What the task asks
Within the data below, determine how many lines contain "données" and supply only that figure.

━━━━━ Source material ━━━━━

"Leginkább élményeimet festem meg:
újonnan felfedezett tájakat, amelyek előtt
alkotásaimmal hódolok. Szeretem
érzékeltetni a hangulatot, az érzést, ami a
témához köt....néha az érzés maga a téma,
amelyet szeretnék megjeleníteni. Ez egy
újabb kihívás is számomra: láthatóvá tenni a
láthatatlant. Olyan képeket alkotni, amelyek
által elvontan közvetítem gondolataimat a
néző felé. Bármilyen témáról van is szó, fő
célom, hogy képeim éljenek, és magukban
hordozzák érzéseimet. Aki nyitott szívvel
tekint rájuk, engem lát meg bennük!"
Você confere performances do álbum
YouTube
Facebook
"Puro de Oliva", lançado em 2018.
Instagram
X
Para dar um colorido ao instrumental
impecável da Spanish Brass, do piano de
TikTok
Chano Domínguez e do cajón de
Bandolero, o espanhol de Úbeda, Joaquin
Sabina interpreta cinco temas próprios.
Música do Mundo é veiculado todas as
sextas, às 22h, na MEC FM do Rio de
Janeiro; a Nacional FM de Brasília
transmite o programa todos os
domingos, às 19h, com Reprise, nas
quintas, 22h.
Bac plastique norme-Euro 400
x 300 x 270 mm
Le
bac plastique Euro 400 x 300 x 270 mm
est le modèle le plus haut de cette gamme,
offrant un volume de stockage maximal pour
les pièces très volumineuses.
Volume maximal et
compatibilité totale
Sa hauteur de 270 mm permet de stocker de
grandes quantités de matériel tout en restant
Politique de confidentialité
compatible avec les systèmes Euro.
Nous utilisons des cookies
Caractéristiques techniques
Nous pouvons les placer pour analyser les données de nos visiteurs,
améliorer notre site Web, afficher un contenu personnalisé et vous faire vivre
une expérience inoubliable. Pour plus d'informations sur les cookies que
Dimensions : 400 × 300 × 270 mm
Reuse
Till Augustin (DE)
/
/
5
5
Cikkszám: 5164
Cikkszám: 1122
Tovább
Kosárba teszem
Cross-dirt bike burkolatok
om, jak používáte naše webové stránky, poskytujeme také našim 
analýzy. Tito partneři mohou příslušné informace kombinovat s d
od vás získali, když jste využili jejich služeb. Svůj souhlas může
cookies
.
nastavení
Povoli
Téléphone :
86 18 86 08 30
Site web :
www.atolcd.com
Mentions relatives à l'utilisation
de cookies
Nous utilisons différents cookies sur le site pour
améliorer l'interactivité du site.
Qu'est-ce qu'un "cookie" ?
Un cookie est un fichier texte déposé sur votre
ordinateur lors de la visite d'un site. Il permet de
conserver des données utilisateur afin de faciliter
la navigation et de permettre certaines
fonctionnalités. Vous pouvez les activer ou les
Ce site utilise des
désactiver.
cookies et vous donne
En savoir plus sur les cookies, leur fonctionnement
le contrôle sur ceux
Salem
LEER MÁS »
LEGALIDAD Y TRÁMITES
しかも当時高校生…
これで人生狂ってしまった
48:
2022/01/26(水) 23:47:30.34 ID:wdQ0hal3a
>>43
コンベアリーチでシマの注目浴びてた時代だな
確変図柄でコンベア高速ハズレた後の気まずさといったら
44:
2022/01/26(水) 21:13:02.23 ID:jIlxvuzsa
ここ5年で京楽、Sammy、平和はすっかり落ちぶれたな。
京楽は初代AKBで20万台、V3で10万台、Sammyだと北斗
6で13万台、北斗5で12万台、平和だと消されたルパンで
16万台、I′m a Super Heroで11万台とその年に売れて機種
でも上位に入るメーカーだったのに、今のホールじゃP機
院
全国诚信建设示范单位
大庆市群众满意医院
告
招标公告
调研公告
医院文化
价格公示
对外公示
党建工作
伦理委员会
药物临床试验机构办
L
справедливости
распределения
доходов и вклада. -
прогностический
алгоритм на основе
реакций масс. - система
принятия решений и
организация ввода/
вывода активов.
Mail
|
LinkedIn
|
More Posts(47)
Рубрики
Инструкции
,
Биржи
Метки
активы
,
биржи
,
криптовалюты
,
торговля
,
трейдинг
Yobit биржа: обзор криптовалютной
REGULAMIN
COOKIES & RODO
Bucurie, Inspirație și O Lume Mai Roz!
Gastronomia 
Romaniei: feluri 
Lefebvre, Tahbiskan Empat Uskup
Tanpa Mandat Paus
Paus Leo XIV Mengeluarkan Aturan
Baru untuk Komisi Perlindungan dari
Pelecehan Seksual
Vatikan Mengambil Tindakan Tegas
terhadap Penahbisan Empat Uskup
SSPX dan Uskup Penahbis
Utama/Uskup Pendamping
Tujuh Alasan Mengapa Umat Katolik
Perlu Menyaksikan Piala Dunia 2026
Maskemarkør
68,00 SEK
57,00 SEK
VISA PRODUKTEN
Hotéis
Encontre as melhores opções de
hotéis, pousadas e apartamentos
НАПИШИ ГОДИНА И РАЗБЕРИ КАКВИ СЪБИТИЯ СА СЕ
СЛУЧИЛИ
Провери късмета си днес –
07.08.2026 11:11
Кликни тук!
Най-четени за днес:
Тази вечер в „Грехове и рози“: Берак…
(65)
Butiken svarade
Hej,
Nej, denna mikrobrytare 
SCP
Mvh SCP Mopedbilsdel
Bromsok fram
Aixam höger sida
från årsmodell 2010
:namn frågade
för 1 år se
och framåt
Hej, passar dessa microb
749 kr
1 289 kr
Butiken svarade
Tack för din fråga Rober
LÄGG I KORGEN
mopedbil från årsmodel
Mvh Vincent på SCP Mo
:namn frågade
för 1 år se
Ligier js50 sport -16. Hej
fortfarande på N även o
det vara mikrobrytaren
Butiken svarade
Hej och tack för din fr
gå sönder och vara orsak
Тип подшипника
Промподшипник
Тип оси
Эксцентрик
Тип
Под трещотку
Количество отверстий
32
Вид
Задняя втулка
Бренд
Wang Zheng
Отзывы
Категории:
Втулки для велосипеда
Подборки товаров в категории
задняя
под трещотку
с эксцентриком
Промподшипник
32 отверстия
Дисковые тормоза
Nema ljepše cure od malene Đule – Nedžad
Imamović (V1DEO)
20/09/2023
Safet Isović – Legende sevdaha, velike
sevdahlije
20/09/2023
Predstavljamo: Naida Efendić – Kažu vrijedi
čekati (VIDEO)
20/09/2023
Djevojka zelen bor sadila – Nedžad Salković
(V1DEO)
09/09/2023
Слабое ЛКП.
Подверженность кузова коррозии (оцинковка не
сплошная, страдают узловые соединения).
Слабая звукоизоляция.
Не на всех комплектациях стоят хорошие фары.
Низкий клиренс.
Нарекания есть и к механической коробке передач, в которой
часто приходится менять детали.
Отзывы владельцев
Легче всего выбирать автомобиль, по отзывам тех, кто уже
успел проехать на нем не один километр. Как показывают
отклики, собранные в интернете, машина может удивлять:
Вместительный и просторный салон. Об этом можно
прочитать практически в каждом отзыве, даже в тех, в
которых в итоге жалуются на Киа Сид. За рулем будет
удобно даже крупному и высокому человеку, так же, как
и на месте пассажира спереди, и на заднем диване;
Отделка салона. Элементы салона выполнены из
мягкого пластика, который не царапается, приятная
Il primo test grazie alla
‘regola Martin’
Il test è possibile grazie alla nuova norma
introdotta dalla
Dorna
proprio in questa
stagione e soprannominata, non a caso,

━━━━━

Expected output
2